Data records
================

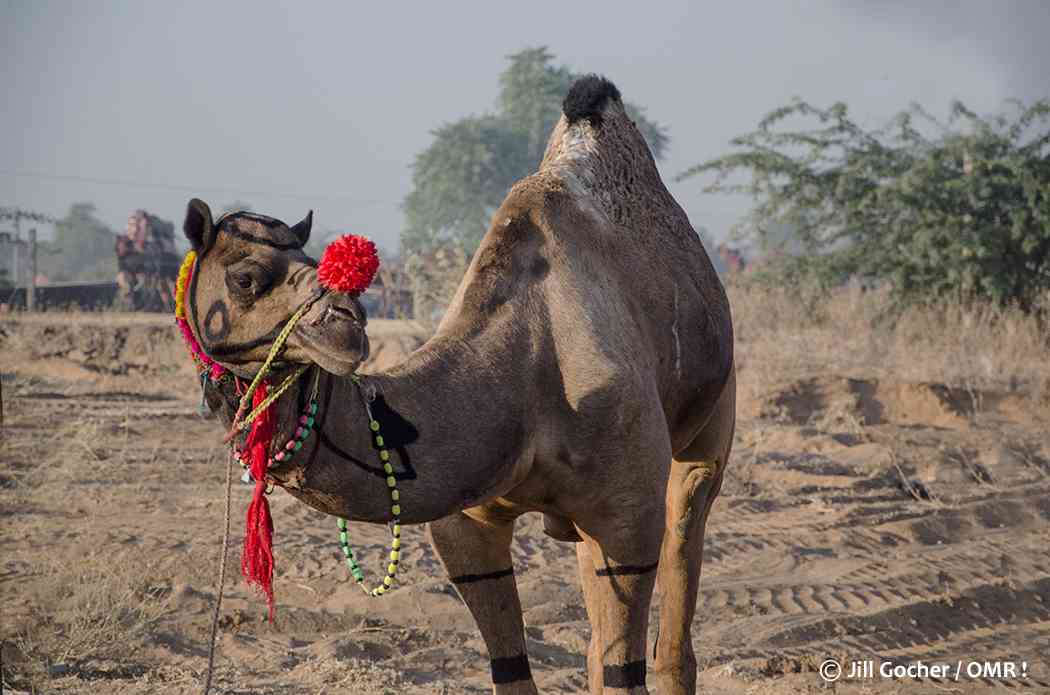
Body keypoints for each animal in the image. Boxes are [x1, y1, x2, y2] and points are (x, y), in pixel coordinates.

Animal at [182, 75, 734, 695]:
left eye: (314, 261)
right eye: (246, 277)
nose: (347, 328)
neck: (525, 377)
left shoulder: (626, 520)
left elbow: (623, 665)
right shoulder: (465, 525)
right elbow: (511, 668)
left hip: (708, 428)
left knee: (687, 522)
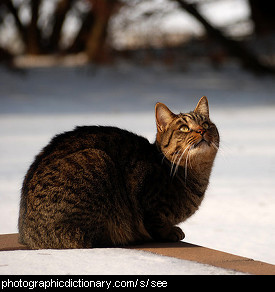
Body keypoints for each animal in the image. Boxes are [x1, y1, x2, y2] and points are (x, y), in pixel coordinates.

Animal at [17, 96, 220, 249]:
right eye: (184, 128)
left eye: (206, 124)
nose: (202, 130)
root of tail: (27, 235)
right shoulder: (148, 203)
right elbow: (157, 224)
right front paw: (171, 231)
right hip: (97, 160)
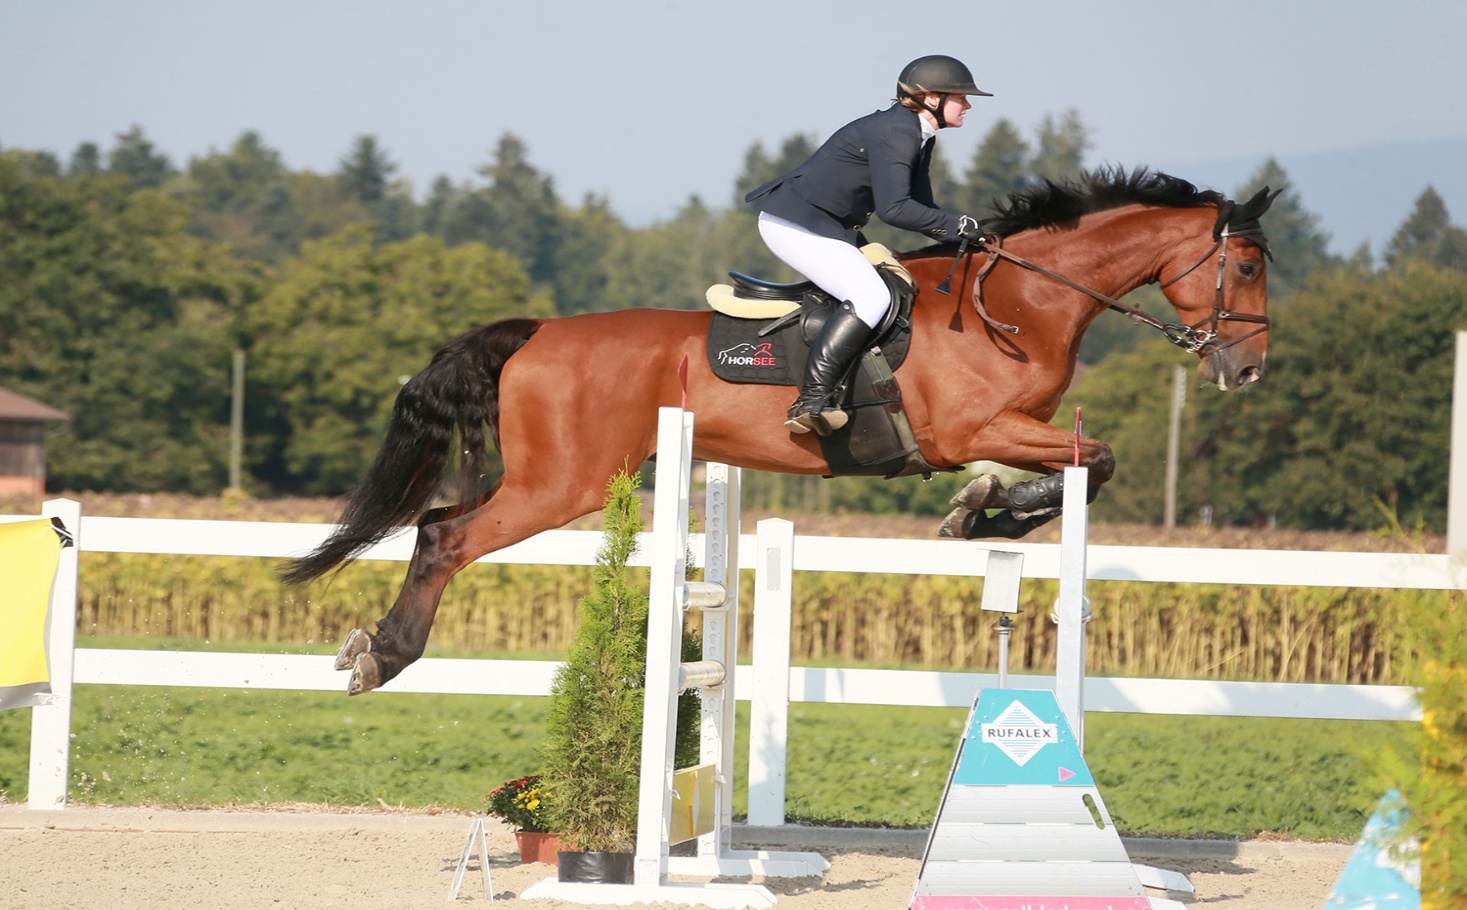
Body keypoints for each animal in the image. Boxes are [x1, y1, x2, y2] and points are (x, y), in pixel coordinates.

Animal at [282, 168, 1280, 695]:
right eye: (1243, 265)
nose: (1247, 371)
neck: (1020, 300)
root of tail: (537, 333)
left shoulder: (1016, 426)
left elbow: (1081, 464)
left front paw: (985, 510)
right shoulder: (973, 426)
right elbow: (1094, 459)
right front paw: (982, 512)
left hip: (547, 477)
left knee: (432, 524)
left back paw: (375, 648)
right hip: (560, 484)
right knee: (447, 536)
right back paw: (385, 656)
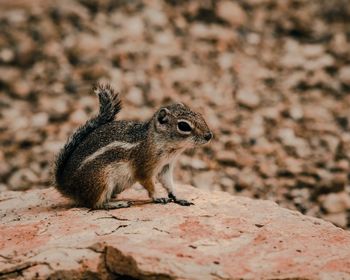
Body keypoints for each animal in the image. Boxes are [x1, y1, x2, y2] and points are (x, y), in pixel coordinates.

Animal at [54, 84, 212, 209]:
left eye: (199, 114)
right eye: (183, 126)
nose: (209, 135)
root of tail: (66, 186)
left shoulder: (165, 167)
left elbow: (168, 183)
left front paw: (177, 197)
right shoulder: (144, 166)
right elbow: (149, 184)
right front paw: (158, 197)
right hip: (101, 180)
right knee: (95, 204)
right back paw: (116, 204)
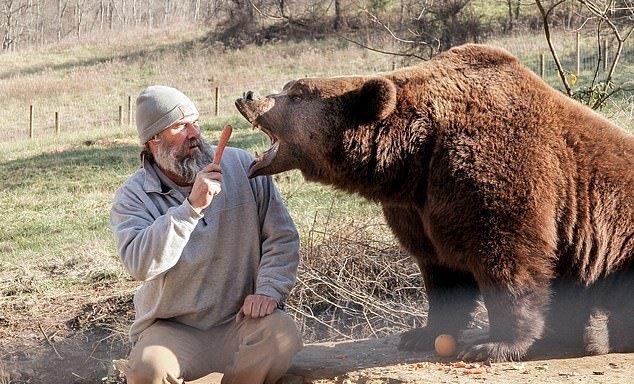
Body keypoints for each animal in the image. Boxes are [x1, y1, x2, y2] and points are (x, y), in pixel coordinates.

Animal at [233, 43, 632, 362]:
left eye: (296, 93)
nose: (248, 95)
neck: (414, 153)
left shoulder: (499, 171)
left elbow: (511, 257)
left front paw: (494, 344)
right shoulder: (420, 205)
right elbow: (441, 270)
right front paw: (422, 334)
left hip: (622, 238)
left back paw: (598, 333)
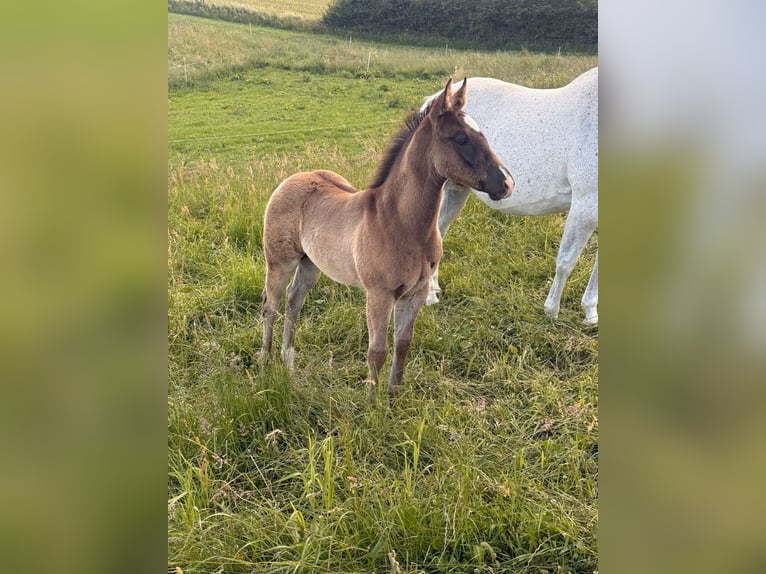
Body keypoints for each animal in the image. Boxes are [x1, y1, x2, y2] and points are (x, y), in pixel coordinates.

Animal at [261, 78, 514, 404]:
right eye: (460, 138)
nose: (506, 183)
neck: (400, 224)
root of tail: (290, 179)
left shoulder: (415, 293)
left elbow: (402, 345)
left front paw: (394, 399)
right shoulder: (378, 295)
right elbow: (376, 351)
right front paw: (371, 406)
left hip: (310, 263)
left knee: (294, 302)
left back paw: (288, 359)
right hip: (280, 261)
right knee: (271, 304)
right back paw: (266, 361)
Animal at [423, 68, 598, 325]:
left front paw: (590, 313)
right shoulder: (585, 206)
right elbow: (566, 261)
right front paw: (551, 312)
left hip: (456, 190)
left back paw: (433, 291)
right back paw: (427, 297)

================

- [YOUR ASSIGNMENT] Every line above that contains the word "front" should be reported.

- [EXERCISE SOLUTION]
right front paw: (171, 231)
left front paw: (985, 510)
right front paw: (982, 512)
left front paw: (177, 197)
right front paw: (158, 197)
left front paw: (494, 344)
right front paw: (422, 334)
left front paw: (394, 399)
right front paw: (371, 406)
left front paw: (590, 313)
right front paw: (551, 312)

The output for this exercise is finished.